Meskipun temanya casual tapi tetap saja membuat saya bingung luar dalam. Grogi cynn… Apalagi sampai seminggu sebelum hari H belum ada ide. Jangankan ide, tempat foto saja belum terlintas. Sampai akhirnya H-3, dari hasil brainstorming saya dan seorang teman tercetuslah ide tentang balon. Yak, balon warna-warni pasti akan jadi pemanis sempurna untuk outfit hitam-putih yang mereka persiapkan. Saya bahkan sudah membayangkan post editing untuk membuat foto dengan kesan retro. Atau simply mereka duduk di rerumputan dengan tebaran balon di sekelilingnya. Cantik dan ceria pastinya.
Sepulang dari ngobrol-ngobrol itu, saya dengan semangat ’45 mampir ke warung 24 jam dekat rumah. Di salah satu sudut yang sepertinya memang dikhususkan untuk property pesta saya menemukan balon-balon warna-warni. Dengan masih semangat yang sama (maju dikit ke ’66 deh), begitu sampai di kamar saya tiup salah satu balon berwarna ungu. But wait, sepertinya ada yang salah. Kok kecil? Lonjong panjang? Transparan? Perlu meniup satu balon lagi untuk meyakinkan saya bahwa saya benar-benar telah salah memilih balon Saudara-Saudara! *Plak* Bukannya bulat seksi lucu warna-warni, setelah ditiup itu balon lebih mirip pepaya malnutrition salah cat. Seorang teman bahkan dengan tertawa ala setannya bertanya “Lu yakin yang lu beli itu balon?”. Of course lah. Lagian masa iya gue ga bisa ngebedain antara balon dengan kond… *ah sudahlah…*
Balon?
Putus asa dengan balon, kami akhirnya end up dengan property berupa setumpuk buku (akhirnya koleksi Inheritance Cycle saya keluar juga dari kantong plastiknya).

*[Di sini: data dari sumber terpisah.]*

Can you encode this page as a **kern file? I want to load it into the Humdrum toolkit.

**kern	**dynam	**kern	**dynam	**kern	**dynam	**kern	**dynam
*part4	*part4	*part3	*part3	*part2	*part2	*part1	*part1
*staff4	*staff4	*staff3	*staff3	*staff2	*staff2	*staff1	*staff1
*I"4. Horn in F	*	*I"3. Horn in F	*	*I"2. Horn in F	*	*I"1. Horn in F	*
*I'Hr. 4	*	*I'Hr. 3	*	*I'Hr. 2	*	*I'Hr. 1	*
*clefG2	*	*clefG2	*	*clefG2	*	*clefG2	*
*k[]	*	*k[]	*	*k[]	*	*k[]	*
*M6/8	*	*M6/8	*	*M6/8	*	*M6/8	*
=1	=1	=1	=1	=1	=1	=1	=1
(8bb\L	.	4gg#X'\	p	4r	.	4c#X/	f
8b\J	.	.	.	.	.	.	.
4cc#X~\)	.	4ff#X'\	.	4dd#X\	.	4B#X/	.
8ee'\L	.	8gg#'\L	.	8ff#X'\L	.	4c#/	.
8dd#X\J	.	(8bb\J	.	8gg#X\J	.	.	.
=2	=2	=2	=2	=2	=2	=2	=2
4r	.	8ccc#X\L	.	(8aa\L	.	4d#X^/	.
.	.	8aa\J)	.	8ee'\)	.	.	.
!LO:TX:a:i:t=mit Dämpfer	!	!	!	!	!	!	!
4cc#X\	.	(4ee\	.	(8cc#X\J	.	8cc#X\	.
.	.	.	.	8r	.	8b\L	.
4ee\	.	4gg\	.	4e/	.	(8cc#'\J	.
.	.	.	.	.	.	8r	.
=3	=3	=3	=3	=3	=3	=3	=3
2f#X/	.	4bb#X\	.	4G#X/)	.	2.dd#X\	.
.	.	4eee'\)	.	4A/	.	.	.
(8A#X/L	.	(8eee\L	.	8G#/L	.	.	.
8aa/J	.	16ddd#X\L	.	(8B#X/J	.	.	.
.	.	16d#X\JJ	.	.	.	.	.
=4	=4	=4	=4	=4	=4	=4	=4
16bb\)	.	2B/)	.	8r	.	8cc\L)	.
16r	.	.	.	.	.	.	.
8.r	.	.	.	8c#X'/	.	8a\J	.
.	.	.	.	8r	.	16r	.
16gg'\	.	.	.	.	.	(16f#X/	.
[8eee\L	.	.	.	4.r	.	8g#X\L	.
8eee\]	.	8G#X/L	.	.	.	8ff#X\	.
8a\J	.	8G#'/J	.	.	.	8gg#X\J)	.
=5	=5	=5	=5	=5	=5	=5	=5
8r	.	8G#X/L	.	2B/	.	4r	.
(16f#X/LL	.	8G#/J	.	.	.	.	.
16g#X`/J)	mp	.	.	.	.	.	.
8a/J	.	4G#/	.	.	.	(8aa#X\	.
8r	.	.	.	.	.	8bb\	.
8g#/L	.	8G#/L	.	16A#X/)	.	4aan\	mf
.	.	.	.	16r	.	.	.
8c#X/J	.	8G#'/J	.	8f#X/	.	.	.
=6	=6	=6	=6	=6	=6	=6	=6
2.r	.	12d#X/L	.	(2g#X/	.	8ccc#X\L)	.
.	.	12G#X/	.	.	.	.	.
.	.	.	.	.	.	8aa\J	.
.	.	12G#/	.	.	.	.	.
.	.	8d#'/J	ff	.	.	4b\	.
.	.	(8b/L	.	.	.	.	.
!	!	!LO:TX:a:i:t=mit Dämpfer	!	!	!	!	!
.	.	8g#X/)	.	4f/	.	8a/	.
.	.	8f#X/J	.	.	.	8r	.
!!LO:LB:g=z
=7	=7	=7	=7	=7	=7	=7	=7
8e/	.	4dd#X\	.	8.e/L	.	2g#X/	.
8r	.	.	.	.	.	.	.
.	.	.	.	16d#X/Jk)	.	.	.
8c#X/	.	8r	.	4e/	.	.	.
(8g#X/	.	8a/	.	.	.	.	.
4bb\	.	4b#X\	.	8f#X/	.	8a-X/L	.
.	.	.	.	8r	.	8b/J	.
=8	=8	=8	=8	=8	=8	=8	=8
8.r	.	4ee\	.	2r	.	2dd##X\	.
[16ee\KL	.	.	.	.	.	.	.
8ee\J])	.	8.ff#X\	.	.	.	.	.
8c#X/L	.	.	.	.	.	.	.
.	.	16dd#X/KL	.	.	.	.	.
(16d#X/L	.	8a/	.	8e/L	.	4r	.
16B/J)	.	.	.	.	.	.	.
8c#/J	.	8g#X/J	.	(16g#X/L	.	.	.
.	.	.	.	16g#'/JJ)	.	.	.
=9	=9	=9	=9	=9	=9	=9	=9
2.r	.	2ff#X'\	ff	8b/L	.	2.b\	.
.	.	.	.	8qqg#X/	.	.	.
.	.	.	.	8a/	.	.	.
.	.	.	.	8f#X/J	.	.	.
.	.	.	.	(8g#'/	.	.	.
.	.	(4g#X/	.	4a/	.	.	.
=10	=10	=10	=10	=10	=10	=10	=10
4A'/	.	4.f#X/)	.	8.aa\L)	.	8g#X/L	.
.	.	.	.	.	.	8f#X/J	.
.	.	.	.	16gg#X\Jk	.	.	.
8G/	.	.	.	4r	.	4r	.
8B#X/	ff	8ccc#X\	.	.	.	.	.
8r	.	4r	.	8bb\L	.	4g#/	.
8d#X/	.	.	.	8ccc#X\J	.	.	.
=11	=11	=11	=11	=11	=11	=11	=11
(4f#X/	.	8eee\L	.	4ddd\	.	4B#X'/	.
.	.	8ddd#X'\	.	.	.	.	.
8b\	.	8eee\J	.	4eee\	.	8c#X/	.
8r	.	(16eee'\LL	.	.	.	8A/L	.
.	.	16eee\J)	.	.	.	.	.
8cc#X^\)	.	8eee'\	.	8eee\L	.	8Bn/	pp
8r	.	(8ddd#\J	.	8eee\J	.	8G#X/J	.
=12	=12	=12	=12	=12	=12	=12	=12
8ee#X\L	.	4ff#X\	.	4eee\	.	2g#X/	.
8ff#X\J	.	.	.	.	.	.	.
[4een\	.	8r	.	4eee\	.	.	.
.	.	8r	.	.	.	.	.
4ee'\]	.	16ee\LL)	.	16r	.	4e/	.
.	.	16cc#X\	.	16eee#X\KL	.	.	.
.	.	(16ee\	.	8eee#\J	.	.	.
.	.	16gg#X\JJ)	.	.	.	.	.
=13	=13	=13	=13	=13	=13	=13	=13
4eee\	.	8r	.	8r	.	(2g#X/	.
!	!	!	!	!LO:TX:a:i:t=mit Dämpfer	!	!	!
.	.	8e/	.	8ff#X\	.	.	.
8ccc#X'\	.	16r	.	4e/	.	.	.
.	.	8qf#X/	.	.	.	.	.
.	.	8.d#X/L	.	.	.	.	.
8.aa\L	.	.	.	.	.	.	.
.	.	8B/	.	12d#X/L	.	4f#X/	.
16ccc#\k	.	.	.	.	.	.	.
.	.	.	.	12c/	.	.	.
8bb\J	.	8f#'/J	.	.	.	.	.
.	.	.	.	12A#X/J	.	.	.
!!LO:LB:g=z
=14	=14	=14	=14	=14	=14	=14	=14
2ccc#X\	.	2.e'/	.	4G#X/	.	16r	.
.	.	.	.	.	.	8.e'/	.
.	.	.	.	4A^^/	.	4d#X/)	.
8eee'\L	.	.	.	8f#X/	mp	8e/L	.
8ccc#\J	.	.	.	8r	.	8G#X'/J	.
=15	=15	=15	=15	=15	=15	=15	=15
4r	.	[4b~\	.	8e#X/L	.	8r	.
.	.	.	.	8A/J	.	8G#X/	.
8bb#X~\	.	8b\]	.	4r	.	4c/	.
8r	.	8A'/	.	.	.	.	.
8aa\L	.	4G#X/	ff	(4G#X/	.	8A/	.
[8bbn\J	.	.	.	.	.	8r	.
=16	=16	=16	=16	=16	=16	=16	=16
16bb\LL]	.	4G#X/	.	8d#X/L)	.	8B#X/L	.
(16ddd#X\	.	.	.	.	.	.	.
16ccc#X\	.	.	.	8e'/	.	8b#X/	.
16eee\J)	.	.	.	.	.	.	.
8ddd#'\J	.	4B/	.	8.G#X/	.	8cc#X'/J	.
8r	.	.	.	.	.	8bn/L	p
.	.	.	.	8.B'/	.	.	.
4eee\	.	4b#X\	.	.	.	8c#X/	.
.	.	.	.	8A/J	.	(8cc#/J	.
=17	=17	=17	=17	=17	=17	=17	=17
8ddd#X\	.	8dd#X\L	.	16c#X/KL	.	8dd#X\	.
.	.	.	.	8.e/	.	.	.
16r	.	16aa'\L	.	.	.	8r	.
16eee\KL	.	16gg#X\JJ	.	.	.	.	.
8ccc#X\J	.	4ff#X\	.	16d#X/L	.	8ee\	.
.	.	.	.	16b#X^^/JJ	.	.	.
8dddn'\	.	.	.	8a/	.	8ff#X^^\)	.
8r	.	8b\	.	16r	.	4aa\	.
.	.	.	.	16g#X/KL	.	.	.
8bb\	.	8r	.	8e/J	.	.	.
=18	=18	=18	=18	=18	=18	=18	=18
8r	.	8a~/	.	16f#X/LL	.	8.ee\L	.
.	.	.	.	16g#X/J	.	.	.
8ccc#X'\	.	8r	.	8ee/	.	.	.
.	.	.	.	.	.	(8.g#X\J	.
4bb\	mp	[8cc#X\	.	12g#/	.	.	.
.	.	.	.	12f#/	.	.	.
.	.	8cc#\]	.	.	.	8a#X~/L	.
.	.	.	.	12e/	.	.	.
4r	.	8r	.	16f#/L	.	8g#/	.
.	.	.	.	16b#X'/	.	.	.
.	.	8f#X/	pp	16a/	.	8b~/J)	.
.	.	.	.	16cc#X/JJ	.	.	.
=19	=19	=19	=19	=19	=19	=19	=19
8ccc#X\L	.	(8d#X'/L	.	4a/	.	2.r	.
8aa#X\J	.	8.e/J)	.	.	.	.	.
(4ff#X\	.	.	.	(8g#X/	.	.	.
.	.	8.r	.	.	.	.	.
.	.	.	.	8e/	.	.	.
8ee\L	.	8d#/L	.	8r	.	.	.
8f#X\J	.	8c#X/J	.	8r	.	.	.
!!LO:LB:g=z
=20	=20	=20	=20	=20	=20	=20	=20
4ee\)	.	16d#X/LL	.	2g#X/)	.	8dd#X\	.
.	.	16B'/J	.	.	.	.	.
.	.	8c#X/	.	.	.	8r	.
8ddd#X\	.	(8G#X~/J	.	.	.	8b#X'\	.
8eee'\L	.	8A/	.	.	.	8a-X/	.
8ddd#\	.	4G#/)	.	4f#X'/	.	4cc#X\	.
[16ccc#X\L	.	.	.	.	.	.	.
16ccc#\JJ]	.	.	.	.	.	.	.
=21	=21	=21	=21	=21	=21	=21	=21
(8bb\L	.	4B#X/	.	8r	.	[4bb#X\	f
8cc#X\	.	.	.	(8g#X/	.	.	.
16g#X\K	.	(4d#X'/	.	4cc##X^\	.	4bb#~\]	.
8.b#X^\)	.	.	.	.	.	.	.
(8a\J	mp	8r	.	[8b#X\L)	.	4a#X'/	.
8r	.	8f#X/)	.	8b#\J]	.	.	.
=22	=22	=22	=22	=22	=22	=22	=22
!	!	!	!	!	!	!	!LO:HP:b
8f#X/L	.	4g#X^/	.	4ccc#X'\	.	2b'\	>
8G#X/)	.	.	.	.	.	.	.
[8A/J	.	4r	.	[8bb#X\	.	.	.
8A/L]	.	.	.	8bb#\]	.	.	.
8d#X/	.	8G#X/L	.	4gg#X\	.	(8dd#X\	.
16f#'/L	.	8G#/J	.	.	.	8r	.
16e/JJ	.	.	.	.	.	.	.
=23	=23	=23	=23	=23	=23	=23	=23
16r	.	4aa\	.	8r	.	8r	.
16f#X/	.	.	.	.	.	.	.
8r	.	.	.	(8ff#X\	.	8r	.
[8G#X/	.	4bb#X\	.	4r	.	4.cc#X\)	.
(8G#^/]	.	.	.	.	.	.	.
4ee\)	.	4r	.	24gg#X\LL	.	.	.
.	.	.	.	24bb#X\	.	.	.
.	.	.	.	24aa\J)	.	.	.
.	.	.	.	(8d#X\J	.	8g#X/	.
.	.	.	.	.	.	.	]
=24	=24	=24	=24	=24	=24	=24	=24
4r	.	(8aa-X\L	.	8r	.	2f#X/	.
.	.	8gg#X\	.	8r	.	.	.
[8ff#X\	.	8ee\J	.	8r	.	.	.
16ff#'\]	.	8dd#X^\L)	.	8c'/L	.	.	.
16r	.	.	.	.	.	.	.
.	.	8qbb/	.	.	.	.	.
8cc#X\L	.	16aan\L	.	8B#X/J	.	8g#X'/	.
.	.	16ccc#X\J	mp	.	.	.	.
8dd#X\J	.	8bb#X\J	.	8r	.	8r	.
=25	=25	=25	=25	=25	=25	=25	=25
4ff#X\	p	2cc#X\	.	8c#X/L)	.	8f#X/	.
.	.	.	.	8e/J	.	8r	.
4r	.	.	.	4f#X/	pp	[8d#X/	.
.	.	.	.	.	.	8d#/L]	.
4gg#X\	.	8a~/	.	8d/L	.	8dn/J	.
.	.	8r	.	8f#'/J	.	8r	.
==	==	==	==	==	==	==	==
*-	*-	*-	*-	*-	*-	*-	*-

Sebenarnya sempat terlontar tema piknik, namun tidak terlaksana mengingat property yang dibutuhkan cukup ribet dan mahal (ya iya lah…mo beli keranjang piknik aja di Zara, kaga sekalian nyari tiker di Miu-Miu?).Dan hari yang ditunggu-tunggu pun tiba. Eh, kok tiba-tiba keinget sama Sanggar Cerita yang popular waktu SD, si narrator sering bilang seperti itu kemudian diikuti lagu sebelum masuk ke percakapan para tokoh (ketahuan deh SDnya tahun berapa..). OK, focus Na. Kembali ke urusan foto session. Pukul 7.30 setelah semua orang berkumpul, pertanyaan pertama adalah “Where’re we going?”, easy answer, breakfast of course. After that? Dunno. J
Karena kebetulan tempat makan pagi cukup dekat dengan Singapore Botanic Garden, maka suara bulat memutuskan bahwa tujuan pertama adalah mengunjungi taman seluas 74 hektar ini. Satu setengah jam terbang begitu saja selama di Botanic, padahal kami hanya sempat mengunjungi taman bonsai, kaktus, ginger, dan swan lake.
Tujuan berikutnya adalah National Museum of Singapore dan Fort Canning Park, dengan pertimbangan bahwa 2 tempat ini back-to-back. Tidak diduga mencari tempat parkir hari itu di Fort Canning lebih susah daripada mencari BBM subsidi pas malam kenaikan harga. Tidak banyak foto di National Museum karena tidak ada seorang pun dari kami yang mau repot-repot melalukan registrasi. Sedangkan di Fort Canning Park, ide saya untuk menggunakan beberapa makam kuno dengan konsep gothic gagal karena ternyata ada acara di sana. Menjelang sore, setelah makan siang, mampir ke Koi untuk segelas bubble tea, kami menuju Changi Village, tepatnya di Boardwalk. Dan tepat sampai di sana, matahari yang tadinya bersinar cantik tiba-tiba hilang begitu saja di balik awan kelabu. Yak, mengejar sunset memang urusan rejeki, tapi sepertinya rejeki sunset memang tidak pernah saya dapatkan di kota ini.
Anyway, yah...silakan dinikmati seadanya sambil dimaklumi bahwa tukang fotonya masih sangat amatir.